The two other finalists who each received $5,000 to go towards their research, were:
- Dr William (Will) Ritchie from the Centenary Institute, who has used statistics to unmask a molecular mechanism that cells use to regulate the levels of individual proteins. Future development of this work could lead to drug therapies for leukaemia, Alzheimer’s disease, cardiac disease and liver cancer. He is now modifying his statistical tool to allow medical laboratories to detect the new mechanism— intron retention—quickly and easily.
- Dr Anne Abbott from Monash University, who is transforming the prevention of carotid artery stroke. She has shown that a healthy lifestyle and medication are now better than surgery or stenting for preventing stroke in patients with symptomless narrowing of the carotid artery. But that wasn’t enough. She’s has successfully campaigned to get the international medical establishment to update health policy, guidelines and practice.

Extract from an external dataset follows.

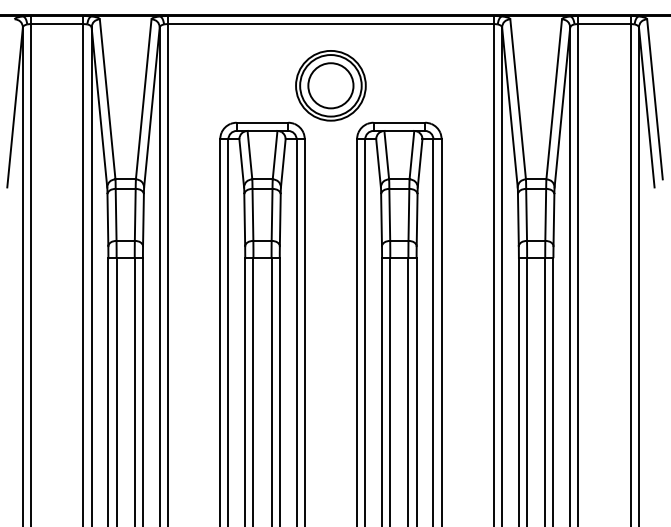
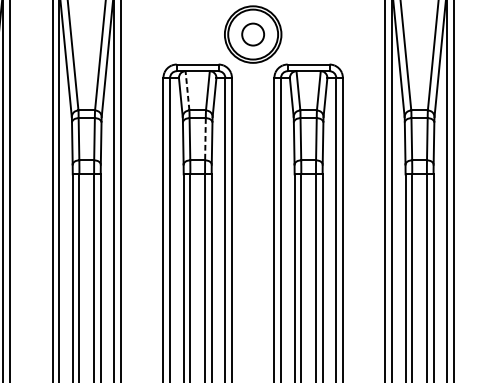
circle: (330, 85) -> (252, 34), size x0.6
line: (249, 154) -> (187, 90), solid -> dashed
line: (272, 215) -> (205, 139), solid -> dashed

The Centenary Institute Lawrence Creative Prize is awarded for creative biomedical research excellence. Since 2011, the prize has had nine finalists and more than 30 semi-finalists.
“We believe the prize has identified a core of Australia’s creative talent and created an alumni of young medical researchers who are not only aware of current issues but are not afraid to attack tomorrow’s problems,” said Professor Vadas.